Instruction ▸
Whenever a line in the entries includes the word "User", copy that line out.

--*--

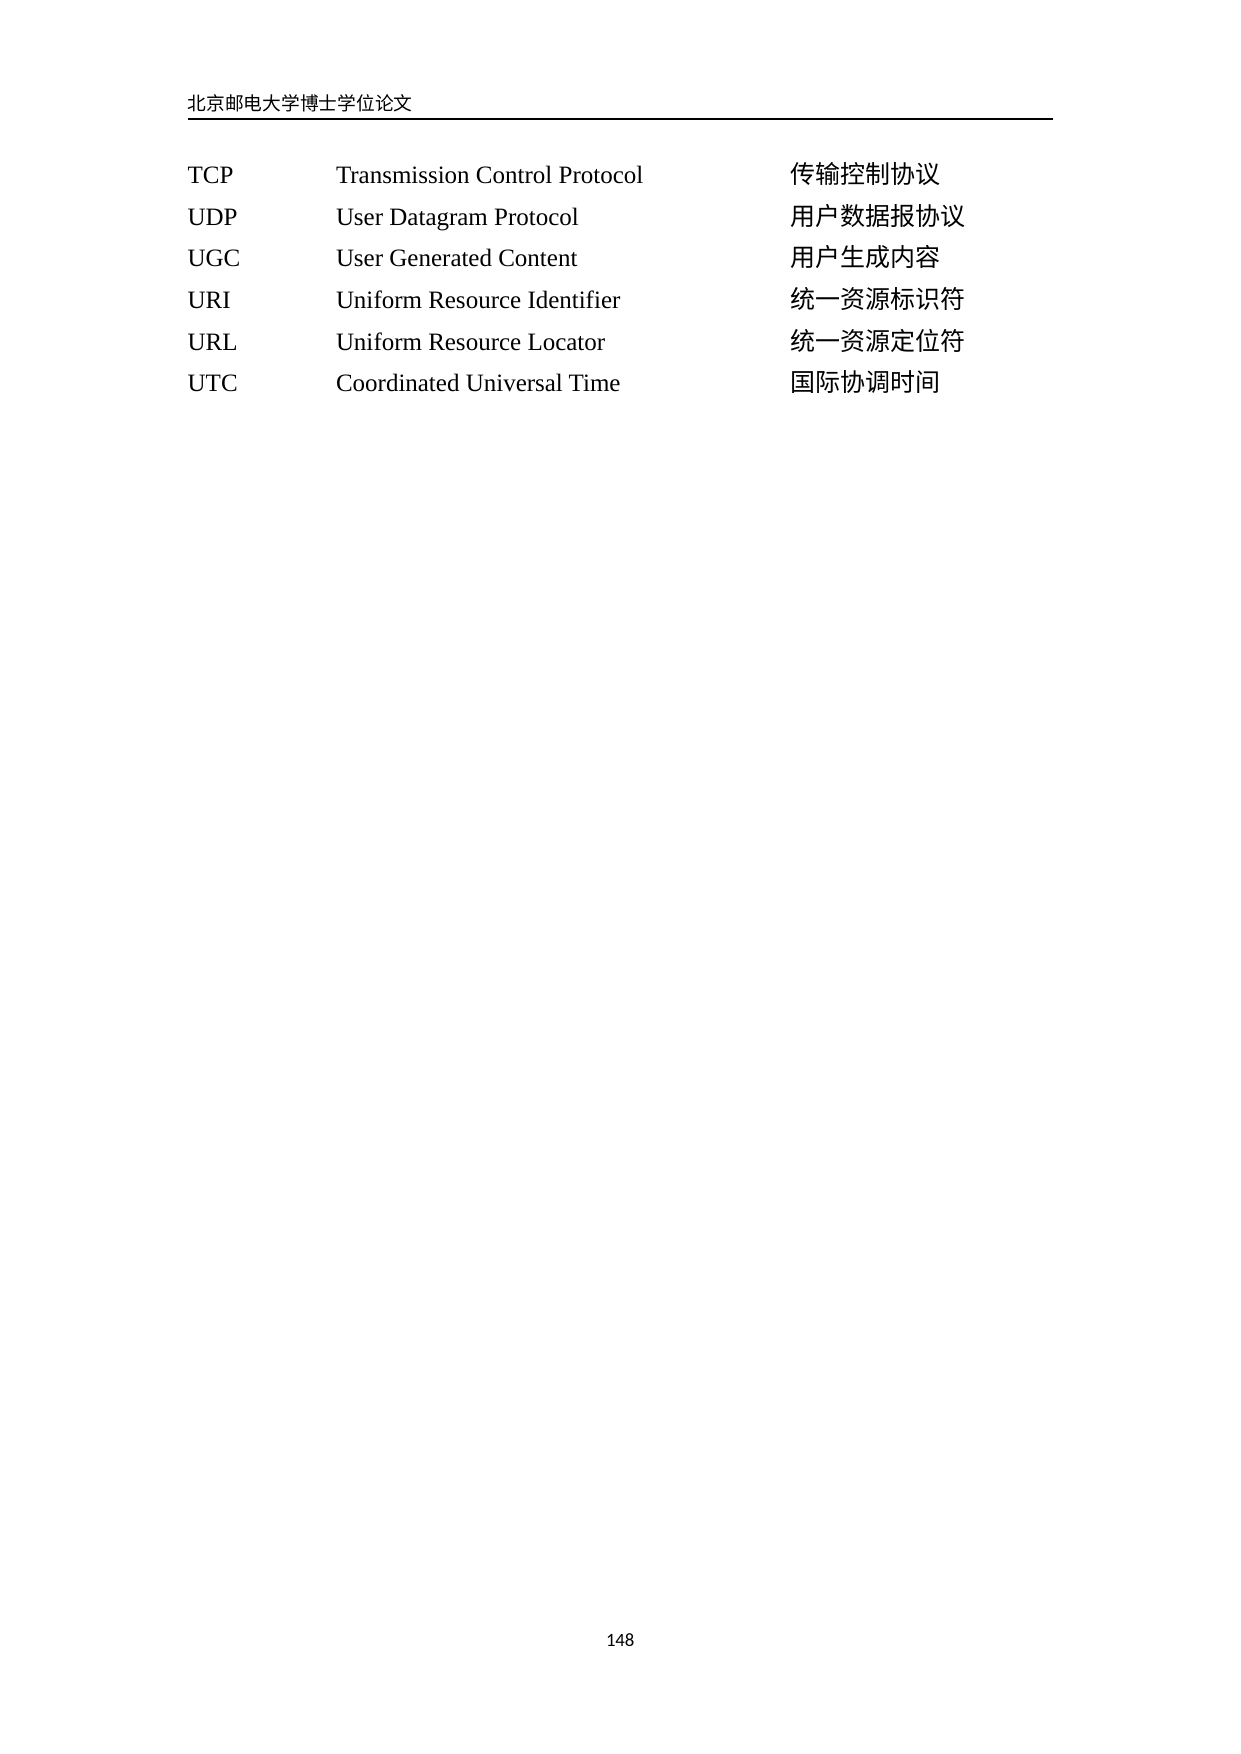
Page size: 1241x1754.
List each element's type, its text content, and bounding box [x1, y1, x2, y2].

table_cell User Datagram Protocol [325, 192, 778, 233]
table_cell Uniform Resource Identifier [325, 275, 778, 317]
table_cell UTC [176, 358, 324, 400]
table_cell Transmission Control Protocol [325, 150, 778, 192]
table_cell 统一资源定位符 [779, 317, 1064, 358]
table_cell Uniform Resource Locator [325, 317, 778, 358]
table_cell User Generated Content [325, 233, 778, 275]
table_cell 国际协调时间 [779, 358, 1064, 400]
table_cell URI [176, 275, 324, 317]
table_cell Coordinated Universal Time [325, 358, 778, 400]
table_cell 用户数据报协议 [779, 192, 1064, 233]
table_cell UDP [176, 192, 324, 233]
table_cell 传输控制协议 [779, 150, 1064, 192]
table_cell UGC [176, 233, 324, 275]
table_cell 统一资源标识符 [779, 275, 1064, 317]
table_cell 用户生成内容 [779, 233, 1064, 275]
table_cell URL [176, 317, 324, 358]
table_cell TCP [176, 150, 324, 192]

--*--

Completed exercise ▸
table_cell User Datagram Protocol [325, 192, 778, 233]
table_cell User Generated Content [325, 233, 778, 275]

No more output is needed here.